Sunday, May 06, 2007

The Golden Gate Bridge

This pewter Golden Gate Bridge thimble is available through the Golden Gate Online Store for $8.99 plus S/H. They have a whole lot of other GGB stuff there. The usual souvenirs, plus some unusual things: a four-inch piece of Original Golden Gate Bridge Cable ($174.99), in all its International Orange loveliness; a Golden Gate Bridge Rivet ($19.99: make your friends guess what it is before you tell them); and various Cancelled Series bonds.
I am trying to remember as I write this if I have one like this. I know I have one with a little dangly bridge, but I don't remember where exactly it's from. Sausalito? I have several GGB thimbles because I live just outside San Francisco. Some of them are from friends, but three different ones are from the little gift shop at the south end of the bridge. I purchased them the first, and--as God is my witness--LAST, time I walked across the bridge.
A lot of travel guides to SF highly recommend a little stroll across the Bridge. The writers of such guidebooks (A) have never walked it, or (B) are nuts.
Herein I detail my reasons why you, gentle reader, should not walk across the Golden Gate Bridge:
  1. It's really, really high and if you chance to look over the side at the bay below you will get woozy.
  2. It's really, really windy and between the wind and the traffic whooshing by you are always in mortal danger of being blown off the bridge. If you must walk across, DO NOT wear your Sister Bertrille hat.
  3. Again, the wind. It's always blowing against you. Into your face. Making your nose run. And you won't remember to bring any tissue.
  4. Smart-ass bicyclers from Marin County riding to San Francisco.
  5. Smart-ass bicyclers from San Francisco riding to Marin County.
  6. Wherever you are on the bridge, whichever direction you're heading, you have to walk uphill.
  7. The public tranportation to the bridge just sucks. You have to transfer a zillion times to different buses in these little neighborhoods where, depending what end of what block you're on, can be pretty sketchy.

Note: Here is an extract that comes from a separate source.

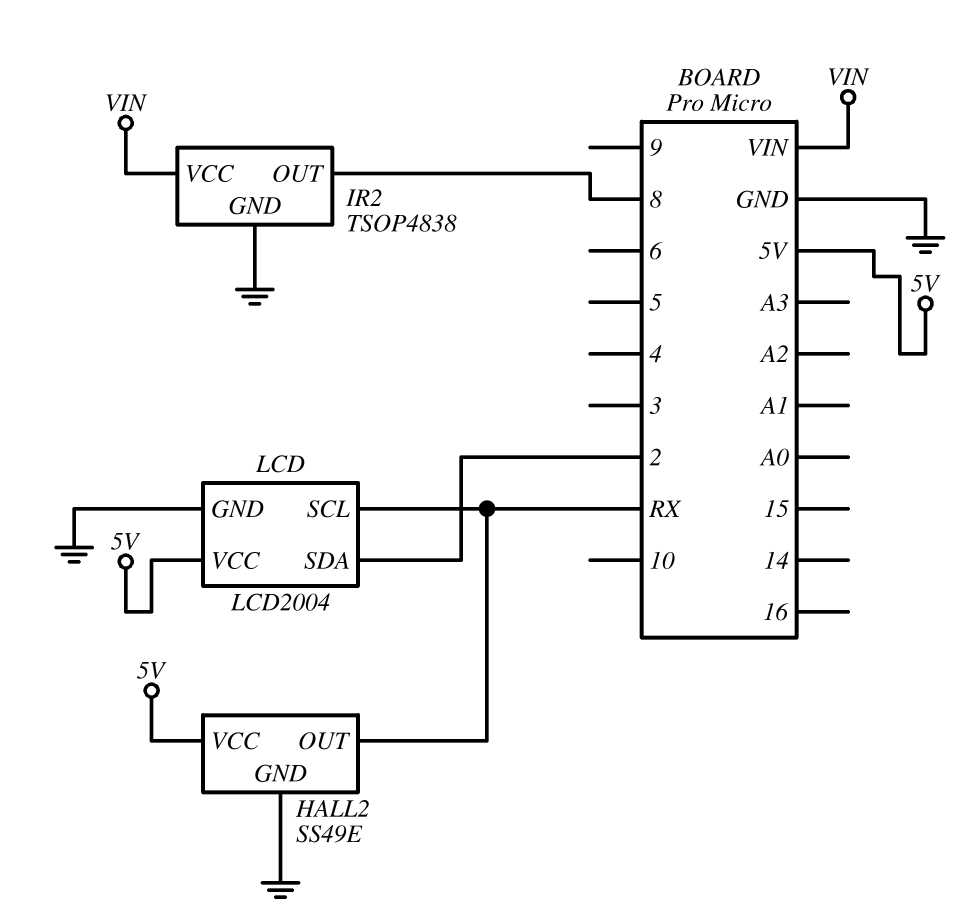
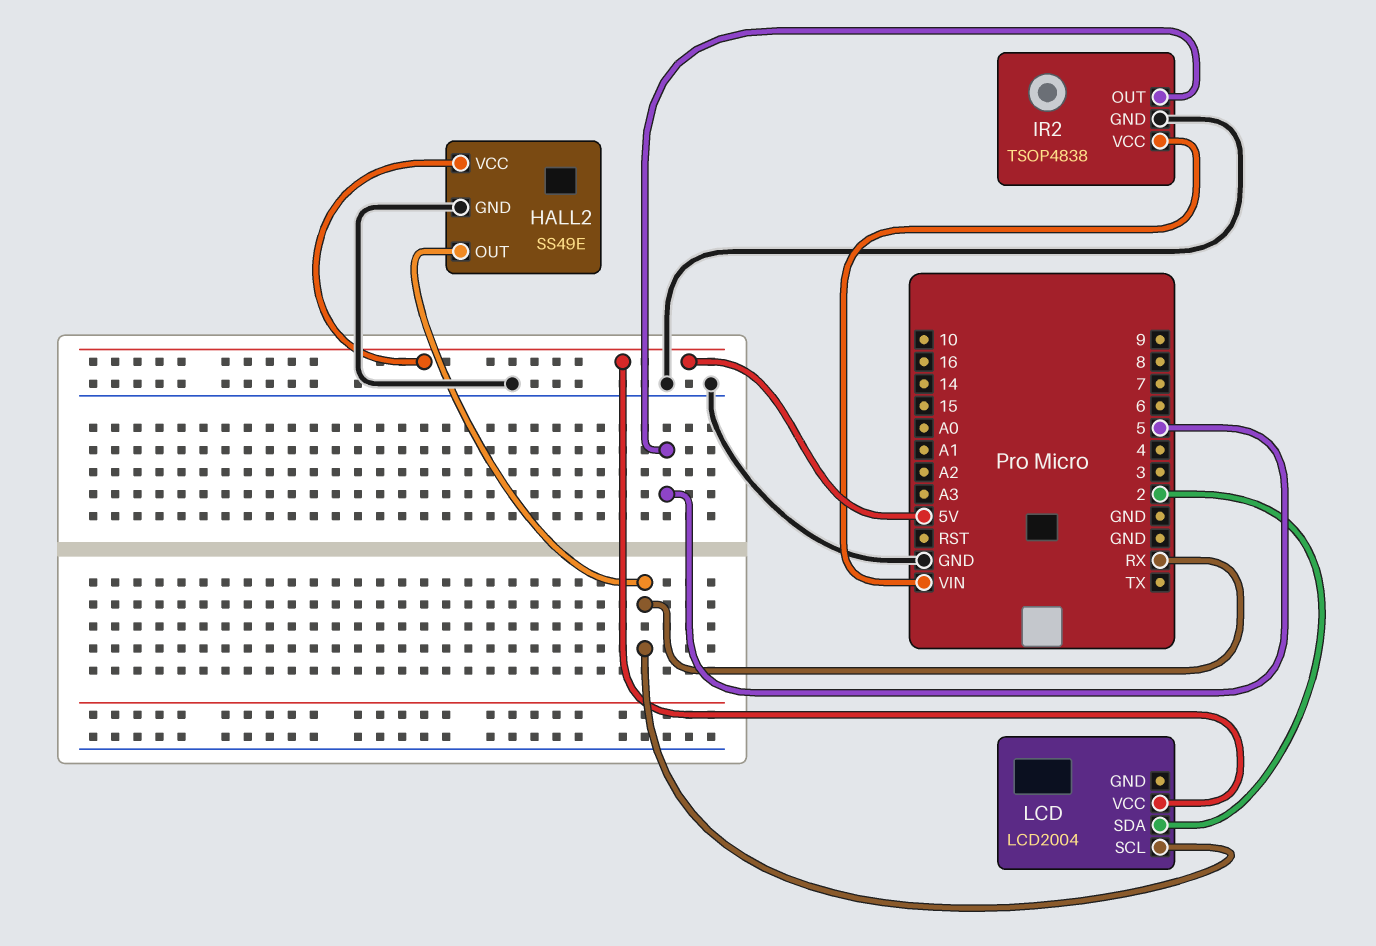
IR2 pin OUT: 8 -> 5
LCD pin GND: GND -> none

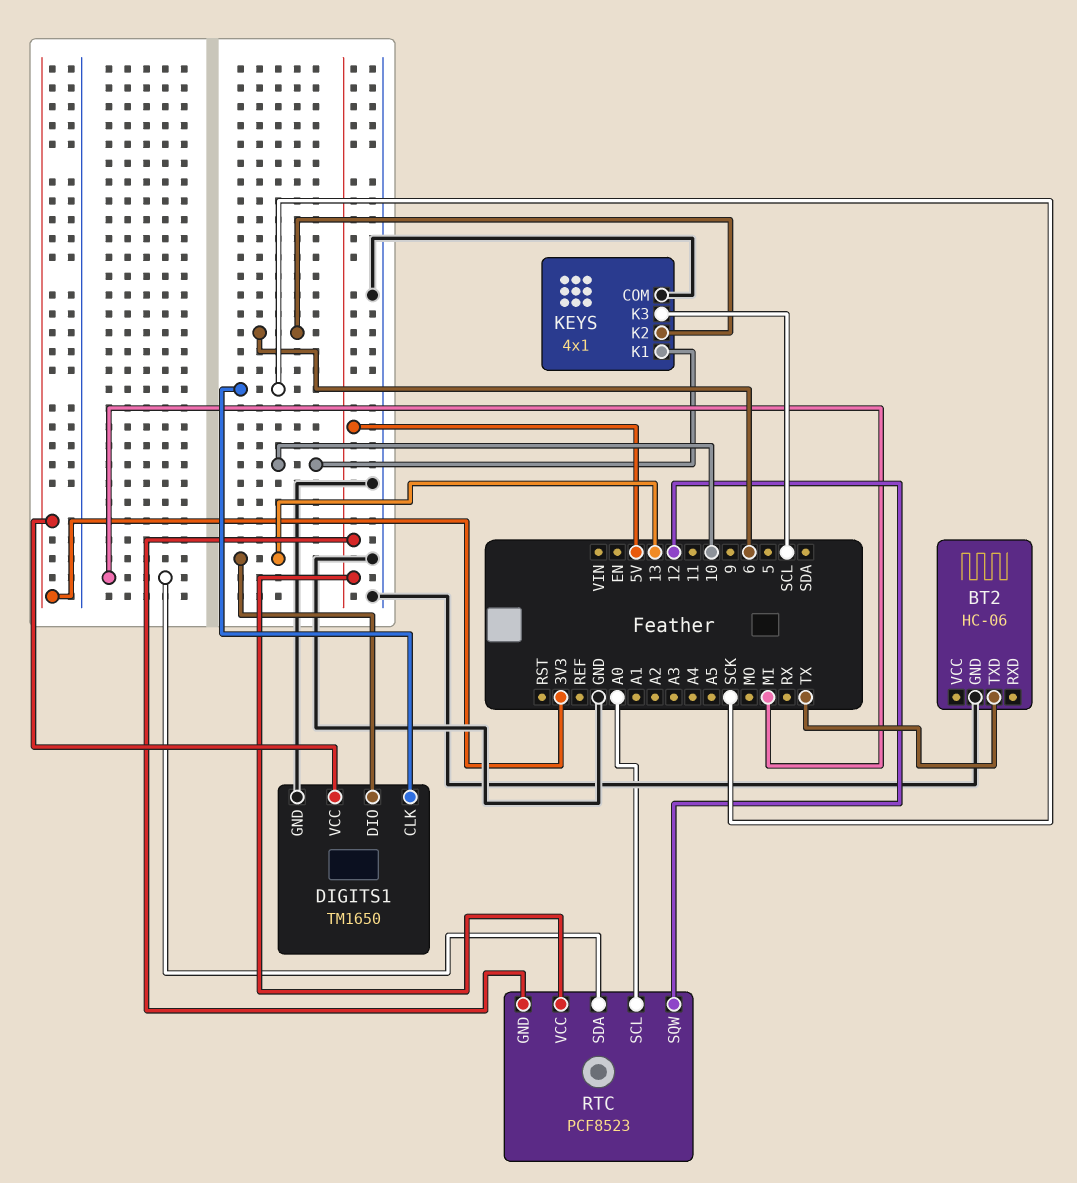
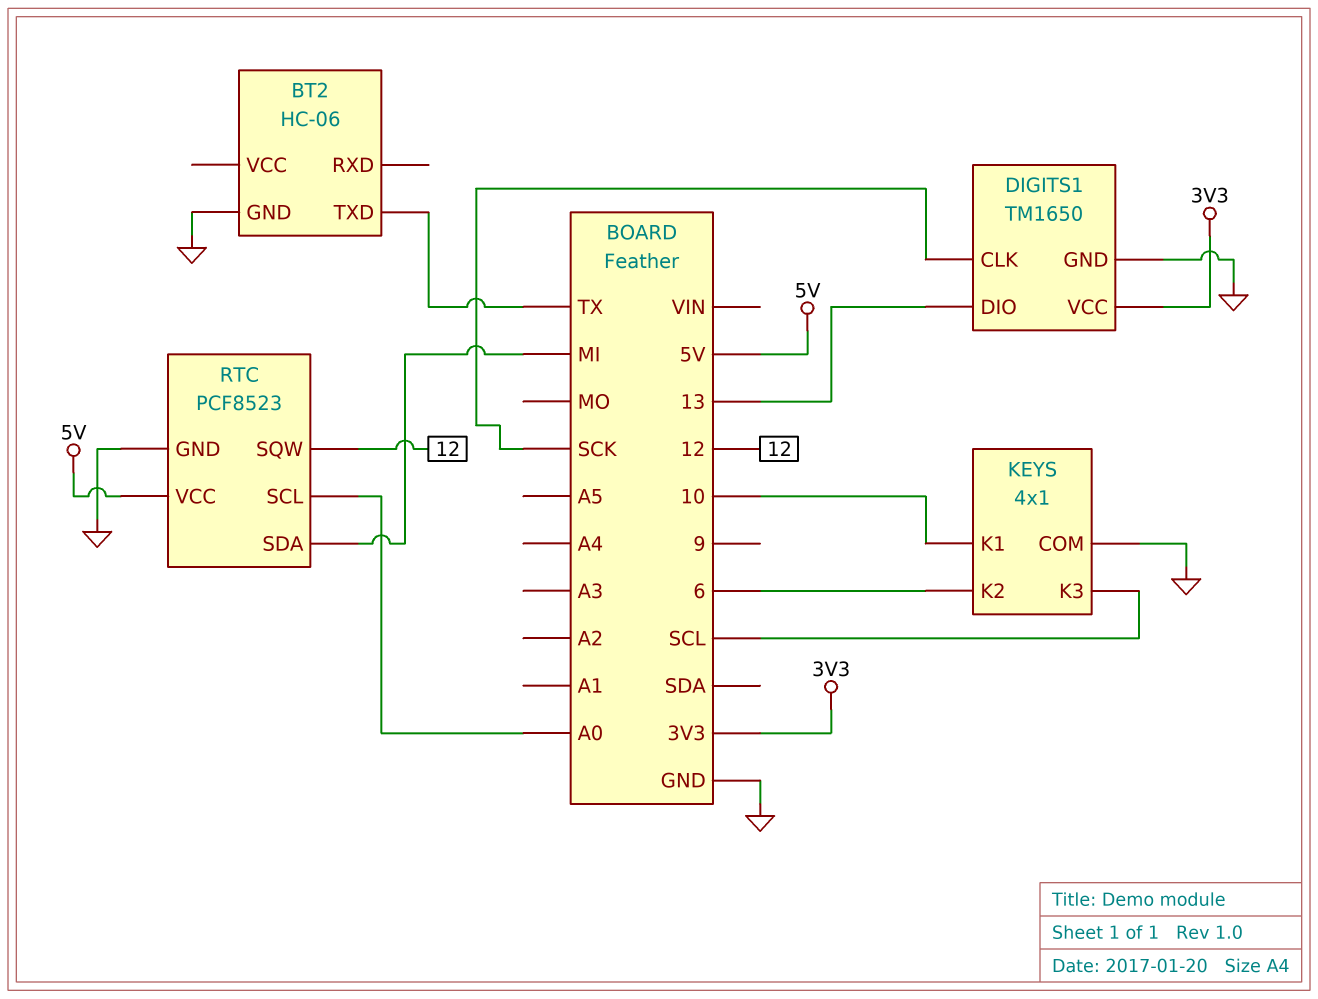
RTC pin GND: 5V -> GND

  8. The alternate to public transportation: fighting for a parking spot in the dinky tourist lot near the toll booth/tourist center/gift shop, which will drain you of the your energy to walk across and/or will to live.
  9. The kind soul you've conned into walking with you will have permanent scarring where you've dug your fingernails into his/her arms.
  10. Once you make it--nose dripping, calves throbbing, tummy churning--to the other side, you pretty much have to walk back.
Really.
Also, back when I walked across, they didn't have a railing between the sidewalk and the traffic speeding by, just this little mid-calf-high concrete barrier, on the other side of which was this six-inch-wide gap running the length of the bridge. You could see straight down to the Bay. I think at some point a little toddler (from Germany?) fell through. They've fixed that, but still. . .
Drive, yes. Bike, if you want. Walk, no.